EXERCISE AIM -
Set down each entry below exactly as written, keeping the pictures out.

--- EXERCISE INPUT Enclosed Below ---

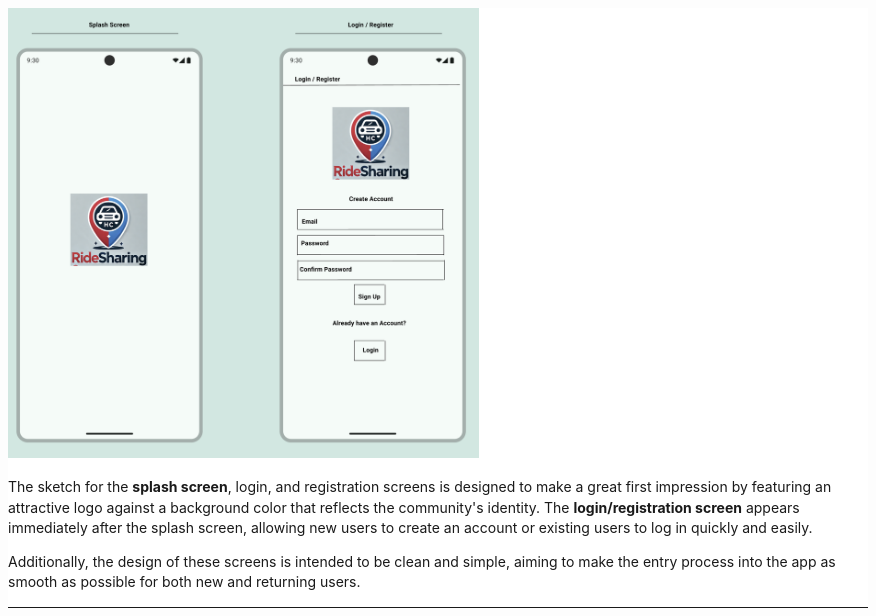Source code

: <img src="images/splashScreen_login_register.png" alt="Splash Screen, Login and Register" height="450">

The sketch for the **splash screen**, login, and registration screens is designed to make a great first impression by featuring an attractive logo against a background color that reflects the community's identity. The **login/registration screen** appears immediately after the splash screen, allowing new users to create an account or existing users to log in quickly and easily.

Additionally, the design of these screens is intended to be clean and simple, aiming to make the entry process into the app as smooth as possible for both new and returning users.

---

--- End of Enclosed EXERCISE INPUT ---

ANSWER SECTION -
Source code

: <img src="images/splashScreen_login_register.png" alt="Splash Screen, Login and Register" height="450">

The sketch for the **splash screen**, login, and registration screens is designed to make a great first impression by featuring an attractive logo against a background color that reflects the community's identity. The **login/registration screen** appears immediately after the splash screen, allowing new users to create an account or existing users to log in quickly and easily.

Additionally, the design of these screens is intended to be clean and simple, aiming to make the entry process into the app as smooth as possible for both new and returning users.

---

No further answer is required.